MM3DGS SLAM: Multi-modal 3D Gaussian Splatting for SLAM Using Vision, Depth, and Inertial Measurements
Simultaneous localization and mapping is essential for position tracking and scene understanding. 3D Gaussian-based map representations enable photorealistic reconstruction and real-time rendering of scenes using multiple posed cameras. We show for the first time that using 3D Gaussians for map representation with unposed camera images and inertial measurements can enable accurate SLAM. Our method, MM3DGS, addresses the limitations of prior neural radiance field-based representations by enabling faster rendering, scale awareness, and improved trajectory tracking. Our framework enables keyframe-based mapping and tracking utilizing loss functions that incorporate relative pose transformations from pre-integrated inertial measurements, depth estimates, and measures of photometric rendering quality. We also release a multi-modal dataset, UT-MM, collected from a mobile robot equipped with a camera and an inertial measurement unit. Experimental evaluation on several scenes from the dataset shows that MM3DGS achieves 3x improvement in tracking and 5% improvement in photometric rendering quality compared to the current 3DGS SLAM state-of-the-art, while allowing real-time rendering of a high-resolution dense 3D map.
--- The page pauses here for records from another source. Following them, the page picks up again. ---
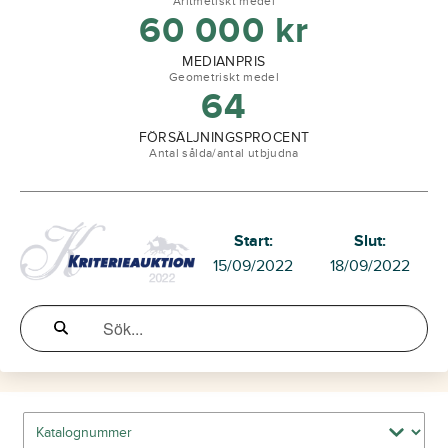
Aritmetiskt medel
60 000
kr
MEDIANPRIS
Geometriskt medel
64
FÖRSÄLJNINGSPROCENT
Antal sålda/antal utbjudna
Start:
Slut:
15/09/2022
18/09/2022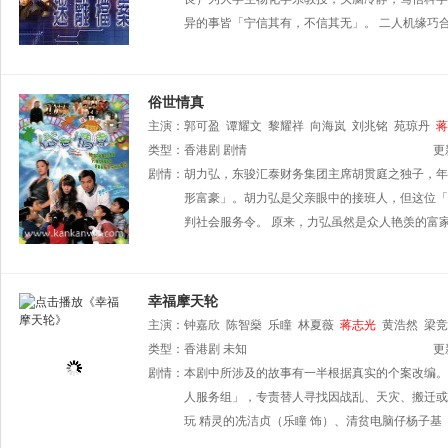
异的事皆「宁信其有，不信其无」。 二人机缘巧
俗世情真
主演：
郭可盈
谭耀文
黎耀祥
向海岚
刘兆铭
苑琼丹
蒋
林敬刚
类型：
香港剧
郭佳欣
剧情
郑子诚
冯晓文
郭耀明
谢朗庭
陈安莹
更
剧情：
胡力弘，东骏汇泰财务集团主席胡贯庭之独子，年
形富豪」。胡力弘是父亲眼中的接班人，但这位「
判社会服务令。 原来，力弘虽然是众人艳羡的富
幸福摩天轮
主演：
钟嘉欣
陈智燊
乐瞳
林夏薇
蒋志光
黄浩然
梁竞
类型：
香港剧
未知
更
剧情：
本剧中所涉及的故事有一半根据真实的个案改编。
人服务组」，专责替人寻找因战乱、天灾、搬迁或
玩 精灵的冼洁贞（乐瞳 饰）、清贫电脑仔杨子基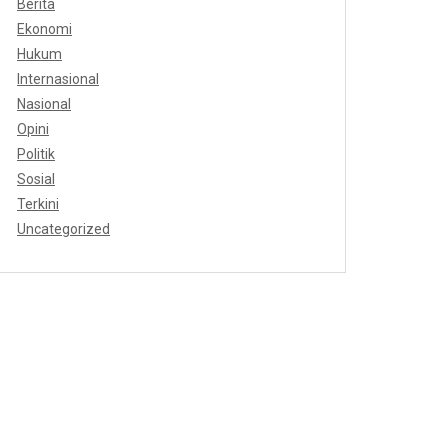
Berita
Ekonomi
Hukum
Internasional
Nasional
Opini
Politik
Sosial
Terkini
Uncategorized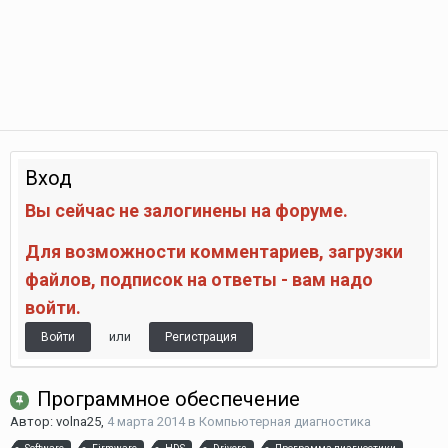
Вход
Вы сейчас не залогинены на форуме.
Для возможности комментариев, загрузки
файлов, подписок на ответы - вам надо
войти.
или
Войти
Регистрация
Программное обеспечение
Автор:
volna25
,
4 марта 2014
в
Компьютерная диагностика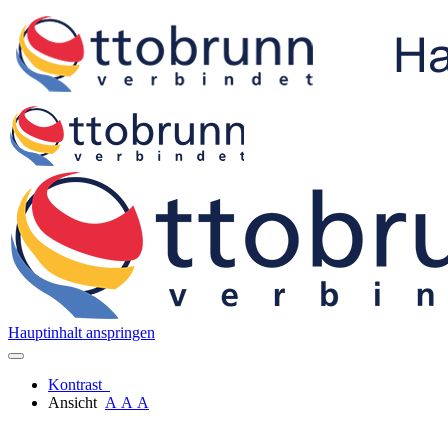
Hauptinhalt anspringen
Kontrast
Ansicht
A
A
A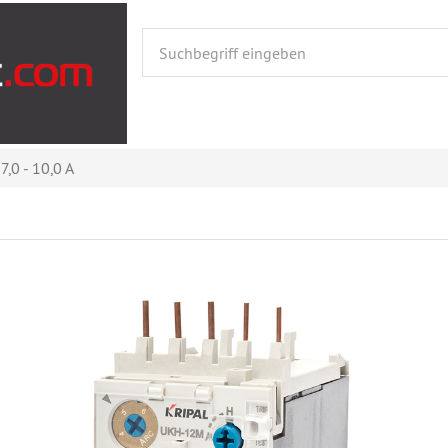
,0 - 10,0 A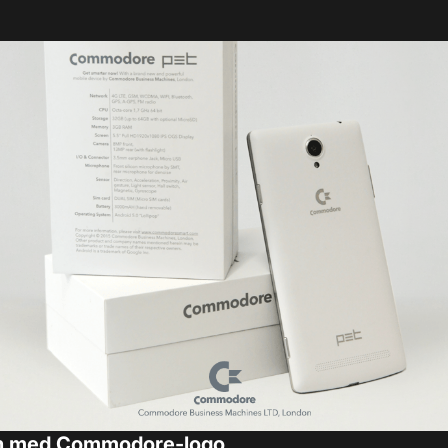
on med Commodore-logo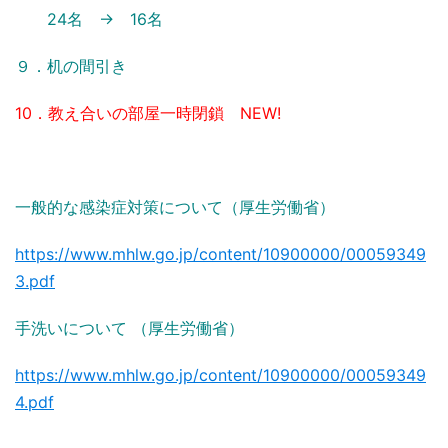
24名 → 16名
９．机の間引き
10．教え合いの部屋一時閉鎖 NEW!
一般的な感染症対策について（厚生労働省）
https://www.mhlw.go.jp/content/10900000/00059349
3.pdf
手洗いについて （厚生労働省）
https://www.mhlw.go.jp/content/10900000/00059349
4.pdf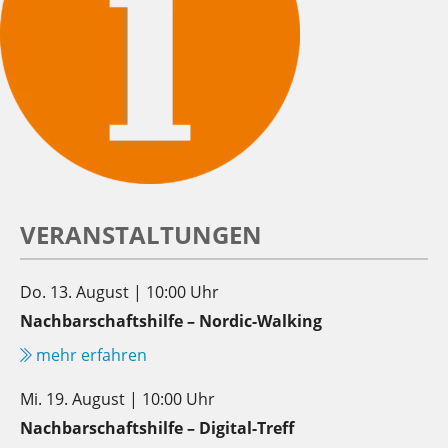
VERANSTALTUNGEN
Do. 13. August | 10:00 Uhr
Nachbarschaftshilfe – Nordic-Walking
mehr erfahren
Mi. 19. August | 10:00 Uhr
Nachbarschaftshilfe – Digital-Treff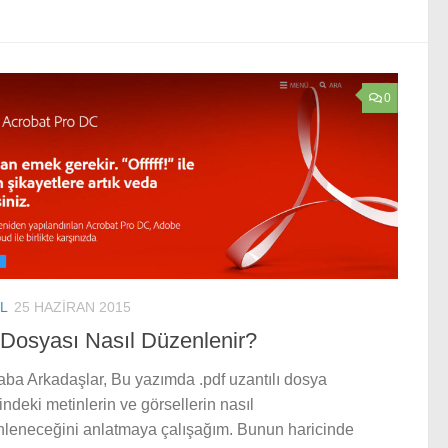
0
L
25 HAZIRAN 2015
 Dosyası Nasıl Düzenlenir?
ba Arkadaşlar, Bu yazımda .pdf uzantılı dosya
sindeki metinlerin ve görsellerin nasıl
leneceğini anlatmaya çalışağım. Bunun haricinde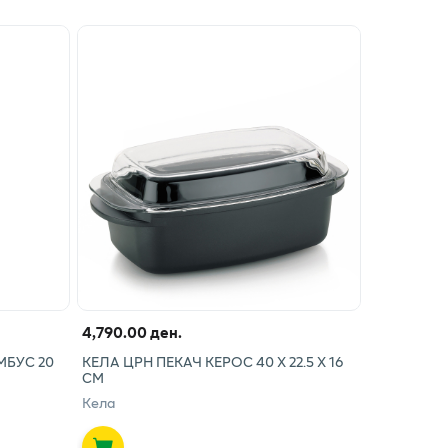
4,790.00 ден.
МБУС 20
КЕЛА ЦРН ПЕКАЧ КЕРОС 40 Х 22.5 Х 16
СМ
Кела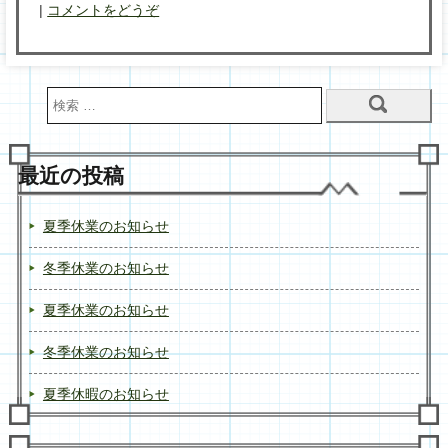
|
コメントをどうぞ
最近の投稿
夏季休業のお知らせ
冬季休業のお知らせ
夏季休業のお知らせ
冬季休業のお知らせ
夏季休暇のお知らせ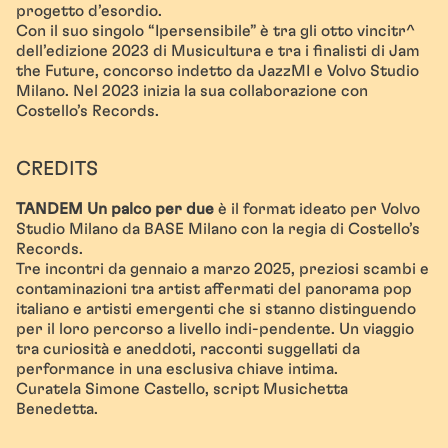
progetto d’esordio.
Con il suo singolo “Ipersensibile” è tra gli otto vincitr^
dell’edizione 2023 di Musicultura e tra i finalisti di Jam
the Future, concorso indetto da JazzMI e Volvo Studio
Milano. Nel 2023 inizia la sua collaborazione con
Costello’s Records.
CREDITS
TANDEM Un palco per due
è il format ideato per Volvo
Studio Milano da BASE Milano con la regia di Costello’s
Records.
Tre incontri da gennaio a marzo 2025, preziosi scambi e
contaminazioni tra artist affermati del panorama pop
italiano e artisti emergenti che si stanno distinguendo
per il loro percorso a livello indi-pendente. Un viaggio
tra curiosità e aneddoti, racconti suggellati da
performance in una esclusiva chiave intima.
Curatela Simone Castello, script Musichetta
Benedetta.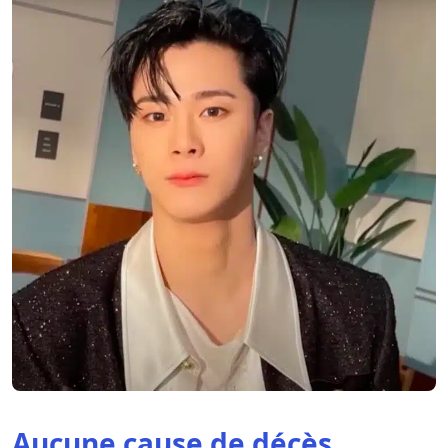
Aucune cause de décès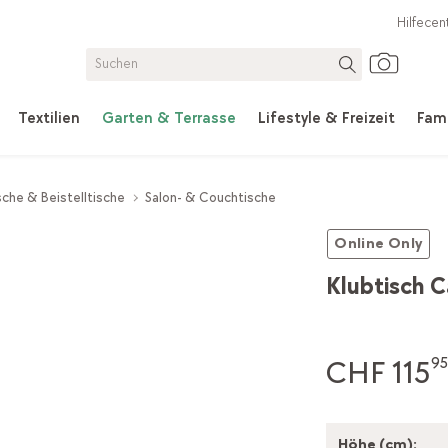
Hilfecen
Textilien
Garten & Terrasse
Lifestyle & Freizeit
Fami
che & Beistelltische
Salon- & Couchtische
Online Only
Klubtisch C
CHF 115
95
Höhe (cm):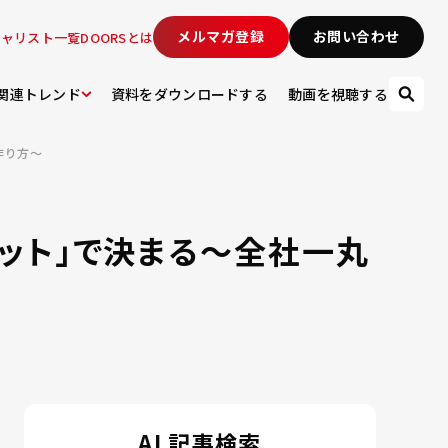
メルマガ登録
お問い合わせ
シャリスト一覧
DOORSとは
関連トレンド
資料をダウンロードする
動画を視聴する
作り方～
ミット」で決まる～全社一丸
AI 記事検索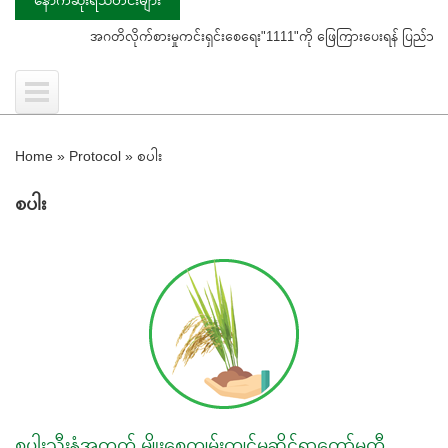
အဂတိလိုက်စားမှုကင်းရှင်းစေရေး"1111"ကို ဖြေကြားပေးရန် ပြည်သူသို့ သတိပေးနှ
Home
»
Protocol
»
စပါး
စပါး
စပါးသီးနှံအတွက် မျိုးစေ့ကျွမ်းကျင်မှုဆိုင်ရာကော်မတီ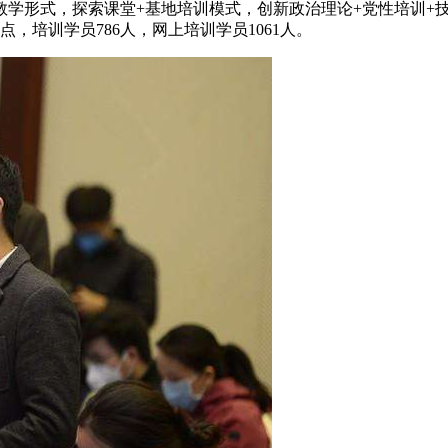
教学形式，探索课堂+基地培训模式，创新政治理论+党性培训+
，培训学员786人，网上培训学员1061人。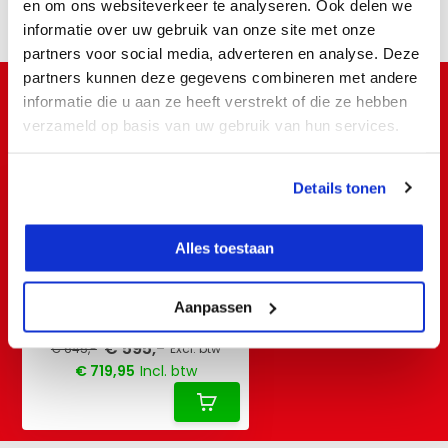
en om ons websiteverkeer te analyseren. Ook delen we
Delen
informatie over uw gebruik van onze site met onze
partners voor social media, adverteren en analyse. Deze
partners kunnen deze gegevens combineren met andere
KIJK OOK HIER EENS NAAR
informatie die u aan ze heeft verstrekt of die ze hebben
Vergelijkbare producten:
verzameld op basis van uw gebruik van hun services.
Details tonen
Alles toestaan
Spectra CR700 Machine /
Aanpassen
Handontvanger
€ 595,-
€ 645,-
Excl. btw
€ 719,95
Incl. btw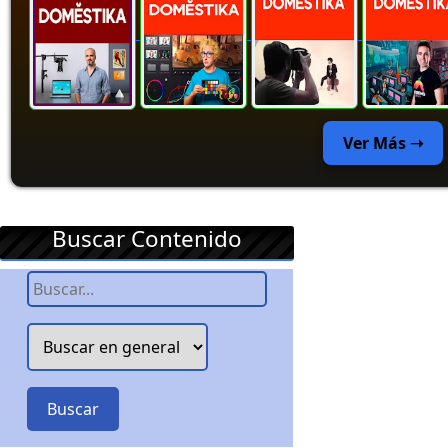
Ver Más ➝
Buscar Contenido
Buscar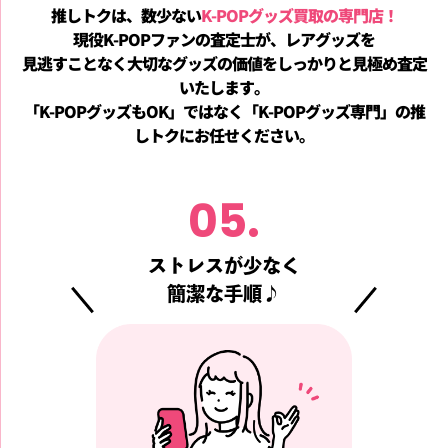
推しトクは、数少ない
K-POPグッズ買取の専門店！
現役K-POPファンの査定士が、レアグッズを
見逃すことなく
大切なグッズの価値をしっかりと見極め査定
いたします。
「K-POPグッズもOK」ではなく「K-POPグッズ専門」の推
しトクにお任せください。
05.
ストレスが少なく
簡潔な手順♪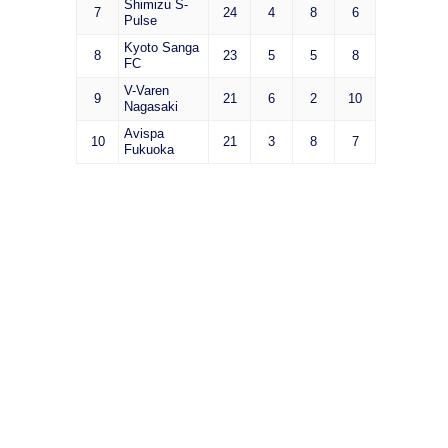
Shimizu S-
7
24
4
8
6
Pulse
Kyoto Sanga
8
23
5
5
8
FC
V-Varen
9
21
6
2
10
Nagasaki
Avispa
10
21
3
8
7
Fukuoka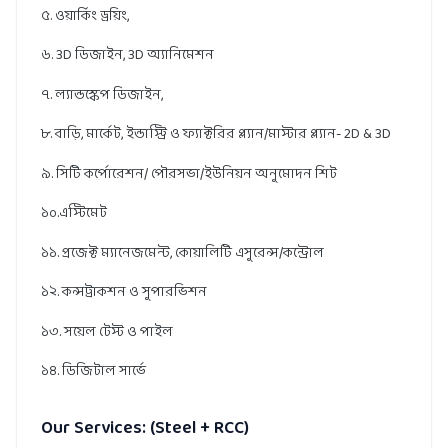
৫. ওয়ার্কিং ড্রয়িং,
৬. 3D ডিজাইন, 3D অ্যানিমেশন
৭. ল্যান্ডস্কেপ ডিজাইন,
৮. বাড়ি, মার্কেট, ইন্ডাস্ট্রি ও ফ্যাক্টরির প্ল্যান/মাস্টার প্ল্যান- 2D & 3D
৯. সিটি কর্পোরেশন/ পৌরসভা/ইউনিয়ন অনুমোদন শিট
১০.এস্টিমেট
১১. প্রজেক্ট ম্যানেজমেন্ট, কোয়ালিটি এসুরেন্স/কন্ট্রোল
১২. কন্সট্রাকশন ও সুপারভিশন
১৩. সয়েল টেস্ট ও পাইল
১৪. ডিজিটাল সার্ভে
Our Services: (Steel + RCC)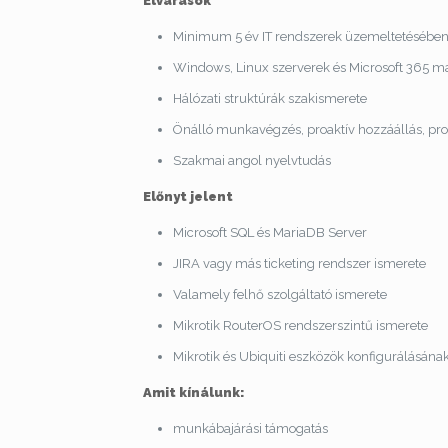
Elvárások
Minimum 5 év IT rendszerek üzemeltetésében s
Windows, Linux szerverek és Microsoft 365 m
Hálózati struktúrák szakismerete
Önálló munkavégzés, proaktív hozzáállás, 
Szakmai angol nyelvtudás
Előnyt jelent
Microsoft SQL és MariaDB Server
JIRA vagy más ticketing rendszer ismerete
Valamely felhő szolgáltató ismerete
Mikrotik RouterOS rendszerszintű ismerete
Mikrotik és Ubiquiti eszközök konfigurálásána
Amit kínálunk:
munkábajárási támogatás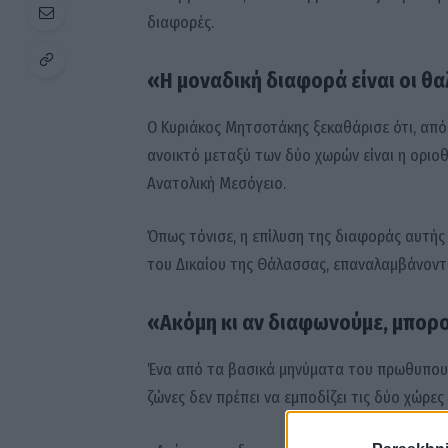
διαφορές.
«Η μοναδική διαφορά είναι οι θ
Ο Κυριάκος Μητσοτάκης ξεκαθάρισε ότι, από
ανοικτό μεταξύ των δύο χωρών είναι η οριο
Ανατολική Μεσόγειο.
Όπως τόνισε, η επίλυση της διαφοράς αυτής 
του Δικαίου της Θάλασσας, επαναλαμβάνοντ
«Ακόμη κι αν διαφωνούμε, μπορο
Ένα από τα βασικά μηνύματα του πρωθυπουρ
ζώνες δεν πρέπει να εμποδίζει τις δύο χώρες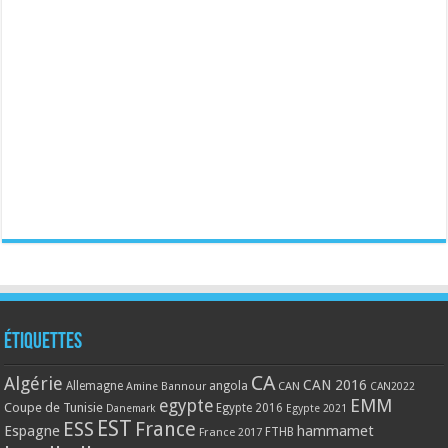
Étiquettes
CA
Algérie
CAN 2016
Allemagne
angola
CAN
Amine Bannour
CAN2022
EMM
egypte
Coupe de Tunisie
Egypte 2016
Danemark
Egypte 2021
EST
ESS
France
Espagne
hammamet
France 2017
FTHB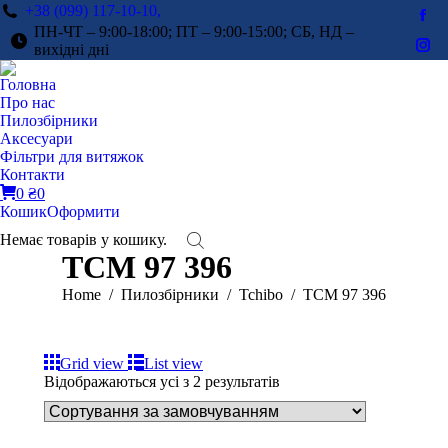
+38 (099) 117-10-10,
Fac
ПН-ЧТ – 9:00-18:00; ПТ – 9:00-15:00; СБ, НД –
pag
вихідні дні
Ins
ope
pag
Головна
in
ope
Про нас
ne
in
Пилозбірники
win
Аксесуари
ne
Фільтри для витяжок
win
Контакти
0
₴
0
Кошик
Оформити
Немає товарів у кошику.
TCM 97 396
You are here:
Home
Пилозбірники
Tchibo
TCM 97 396
Grid view
List view
Відображаються усі з 2 результатів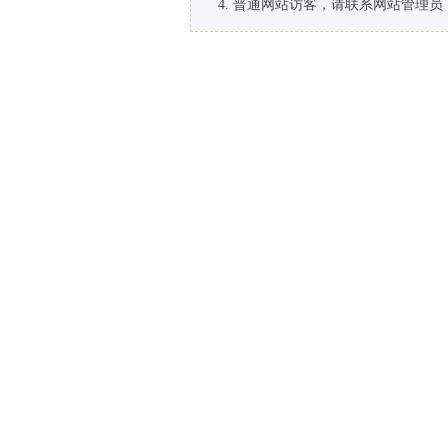
普通网站访客，请联系网站管理员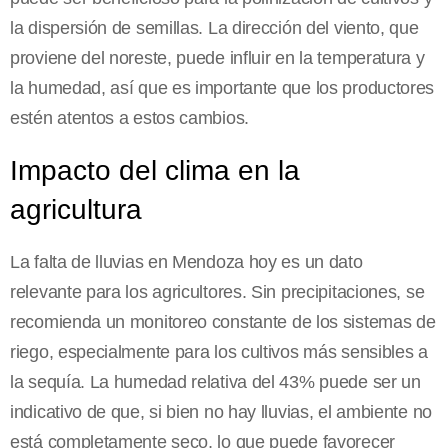
la dispersión de semillas. La dirección del viento, que
proviene del noreste, puede influir en la temperatura y
la humedad, así que es importante que los productores
estén atentos a estos cambios.
Impacto del clima en la
agricultura
La falta de lluvias en Mendoza hoy es un dato
relevante para los agricultores. Sin precipitaciones, se
recomienda un monitoreo constante de los sistemas de
riego, especialmente para los cultivos más sensibles a
la sequía. La humedad relativa del 43% puede ser un
indicativo de que, si bien no hay lluvias, el ambiente no
está completamente seco, lo que puede favorecer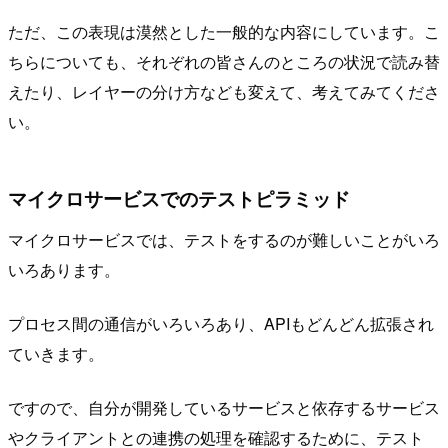
ただ、この表現は漠然とした一般的な内容にしています。こ
ちらについても、それぞれの皆さんのところの状況で読み替
えたり、レイヤーの分け方なども変えて、考えてみてくださ
い。
マイクロサービスでのテストピラミッド
マイクロサービスでは、テストをするのが難しいことがいろ
いろあります。
プロセス間の通信がいろいろあり、APIもどんどん拡張され
ていきます。
ですので、自分が開発しているサービスと依存するサービス
やクライアントとの連携の処理を確認するために、テスト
同时定位与地图构建对于位置跟踪和场景理解至关重要。基于三维高斯的地图表示方法能够使用多个摆放的摄像头实现场景的真实感重建和实时渲染。我们首次展示了使用三维高斯进行地图表示,结合未摆放摄像头图像和惯性测量,可以实现准确的SLAM。我们的方法,MM3DGS,通过使渲染更快、具有尺度意识和改进的轨迹跟踪,解决了之前基于神经辐射场表示的限制。我们的框架利用关键帧进行映射和跟踪,使用损失函数整合了从预集成的惯性测量、深度估计和光度渲染质量度量中得到的相对姿态变换。我们还发布了一个多模态数据集,UT-MM,该数据集由装备有摄像头和惯性测量单元的移动机器人收集。在数据集的几个场景上进行的实验评估显示,与当前3DGS SLAM的最新技术相比,MM3DGS在跟踪上实现了3倍的改进,在光度渲染质量上改进了5%,同时允许实时渲染高分辨率的密集三维地图。